それいけヒーロー部

銀次郎が被害者に近づくも、同じ結果だったようだ。




「とにかく、オレたちのことは他言無用でお願いね。

お礼っていうなら、誰にも話さないことがお礼になるから。」




最終的に陣野くんがそう締めくくった。

こんなに被害者側の口止めに時間がかかるのは初めてだ。





「あの!」


とりあえず一件落着ということで、学校の方に戻ろうとすると、加害者の一人、あたしの金的を食らってしまったたかちゃんが話しかけてきた。



復活したがちょっと前かがみなのは仕方ないんだろう。





「オレは、あんたの蹴りに魂を感じた…。

あの、オレを、あなたの子分に…!!」





……なんでこいつちょっとテンション上がっちゃってんの…?





「魂なんて込めてないし、子分なんてとってませんので却下。

加害者は大人しくくたばってもらえますかね。
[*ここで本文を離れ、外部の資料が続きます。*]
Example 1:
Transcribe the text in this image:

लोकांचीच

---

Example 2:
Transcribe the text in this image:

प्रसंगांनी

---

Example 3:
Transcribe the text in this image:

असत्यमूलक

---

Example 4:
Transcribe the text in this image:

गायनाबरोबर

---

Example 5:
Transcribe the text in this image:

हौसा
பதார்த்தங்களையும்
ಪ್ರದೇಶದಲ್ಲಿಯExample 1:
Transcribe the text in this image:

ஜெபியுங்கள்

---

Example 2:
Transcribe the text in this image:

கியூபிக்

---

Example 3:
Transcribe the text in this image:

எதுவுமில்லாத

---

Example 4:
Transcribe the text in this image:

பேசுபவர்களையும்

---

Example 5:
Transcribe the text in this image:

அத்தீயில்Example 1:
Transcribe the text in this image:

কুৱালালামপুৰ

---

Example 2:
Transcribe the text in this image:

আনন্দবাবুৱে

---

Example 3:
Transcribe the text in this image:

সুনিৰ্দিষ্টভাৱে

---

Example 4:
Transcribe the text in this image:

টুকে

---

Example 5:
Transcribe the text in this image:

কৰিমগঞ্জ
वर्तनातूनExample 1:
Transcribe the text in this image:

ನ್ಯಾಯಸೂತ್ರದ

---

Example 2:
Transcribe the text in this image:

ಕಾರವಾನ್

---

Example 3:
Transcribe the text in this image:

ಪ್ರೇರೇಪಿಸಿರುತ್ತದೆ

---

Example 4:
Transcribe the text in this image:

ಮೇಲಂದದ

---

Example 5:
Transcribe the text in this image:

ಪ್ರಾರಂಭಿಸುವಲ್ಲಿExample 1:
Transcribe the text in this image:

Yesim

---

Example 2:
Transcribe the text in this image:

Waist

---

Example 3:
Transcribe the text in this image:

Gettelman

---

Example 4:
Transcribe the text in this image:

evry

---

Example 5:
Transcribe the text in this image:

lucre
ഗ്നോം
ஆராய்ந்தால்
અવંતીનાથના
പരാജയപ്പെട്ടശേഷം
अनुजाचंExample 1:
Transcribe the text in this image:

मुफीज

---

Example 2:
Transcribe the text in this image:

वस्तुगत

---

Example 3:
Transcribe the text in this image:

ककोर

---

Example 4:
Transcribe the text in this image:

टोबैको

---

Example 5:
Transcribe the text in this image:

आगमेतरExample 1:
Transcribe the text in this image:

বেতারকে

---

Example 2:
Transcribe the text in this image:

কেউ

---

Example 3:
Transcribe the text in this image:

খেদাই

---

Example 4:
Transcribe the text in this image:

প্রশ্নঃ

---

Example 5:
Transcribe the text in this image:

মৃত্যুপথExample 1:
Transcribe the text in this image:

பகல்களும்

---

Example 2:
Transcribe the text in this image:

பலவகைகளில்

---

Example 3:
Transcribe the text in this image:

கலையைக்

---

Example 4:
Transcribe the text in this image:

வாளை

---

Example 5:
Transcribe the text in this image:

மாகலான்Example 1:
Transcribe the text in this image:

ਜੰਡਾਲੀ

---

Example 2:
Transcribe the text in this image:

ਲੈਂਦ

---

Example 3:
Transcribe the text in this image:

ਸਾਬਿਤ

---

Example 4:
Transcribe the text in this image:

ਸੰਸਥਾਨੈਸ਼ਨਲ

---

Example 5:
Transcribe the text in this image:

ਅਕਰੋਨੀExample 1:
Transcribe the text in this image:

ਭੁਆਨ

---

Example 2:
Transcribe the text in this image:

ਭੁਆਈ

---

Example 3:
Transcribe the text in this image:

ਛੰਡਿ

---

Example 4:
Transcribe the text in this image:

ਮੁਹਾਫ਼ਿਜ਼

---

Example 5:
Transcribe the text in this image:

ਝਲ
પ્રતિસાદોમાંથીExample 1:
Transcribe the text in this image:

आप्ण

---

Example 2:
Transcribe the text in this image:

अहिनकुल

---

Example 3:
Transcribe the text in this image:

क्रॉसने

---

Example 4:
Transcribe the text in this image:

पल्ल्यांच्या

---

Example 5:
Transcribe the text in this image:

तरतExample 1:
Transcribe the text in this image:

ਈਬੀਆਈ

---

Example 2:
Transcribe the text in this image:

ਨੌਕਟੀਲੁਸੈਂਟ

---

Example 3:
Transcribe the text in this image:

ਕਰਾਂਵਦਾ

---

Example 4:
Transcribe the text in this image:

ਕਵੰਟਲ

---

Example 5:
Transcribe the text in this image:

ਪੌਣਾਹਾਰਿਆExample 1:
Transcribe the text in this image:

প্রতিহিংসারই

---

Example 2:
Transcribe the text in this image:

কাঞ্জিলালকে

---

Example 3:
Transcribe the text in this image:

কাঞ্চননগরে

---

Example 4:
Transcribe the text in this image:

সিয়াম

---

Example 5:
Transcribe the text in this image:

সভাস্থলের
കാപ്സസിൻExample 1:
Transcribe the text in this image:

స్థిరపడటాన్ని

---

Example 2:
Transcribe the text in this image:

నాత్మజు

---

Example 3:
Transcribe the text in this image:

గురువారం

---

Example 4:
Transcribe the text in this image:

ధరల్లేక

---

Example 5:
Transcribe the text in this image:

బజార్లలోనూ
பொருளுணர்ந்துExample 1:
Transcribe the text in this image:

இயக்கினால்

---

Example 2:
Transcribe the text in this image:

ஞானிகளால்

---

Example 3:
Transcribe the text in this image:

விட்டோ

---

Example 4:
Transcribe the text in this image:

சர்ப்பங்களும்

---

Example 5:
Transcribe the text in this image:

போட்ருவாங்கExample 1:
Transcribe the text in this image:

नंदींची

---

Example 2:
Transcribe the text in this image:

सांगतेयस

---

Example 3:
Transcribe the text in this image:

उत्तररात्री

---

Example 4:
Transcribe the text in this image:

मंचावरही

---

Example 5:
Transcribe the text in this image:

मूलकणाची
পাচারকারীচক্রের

」




「そのマスクの下では、きっと冷たい目でオレを見てるんですよね…!

しびれるぜ!」





…やべえ。こいつやべえ。



それだけがあたしの頭の中を占めた。



なんか恍惚とした顔をして鼻息荒くしてるたかちゃんに危険しか感じなかった。





「ハッピー、ざらめ、早く帰ろう。」


「うす、親分!」




銀次郎め…こいつ絶対に面白がってやがる。


カエルの下でにやにや笑ってんだろ!

知ってんだかんな!






「ねぇ、知ってる?人間の急所っていっぱいあるんだよ?」



「カシュー、仲間だ。

これでも一応仲間だから急所はやめてやってくれ。」




陣野くんに肩をつかまれ止められた。



後ろで変態が、

待ってくれー!せめてお名前をー!!



と叫んでいる気がしたが、何も聞こえないということにした。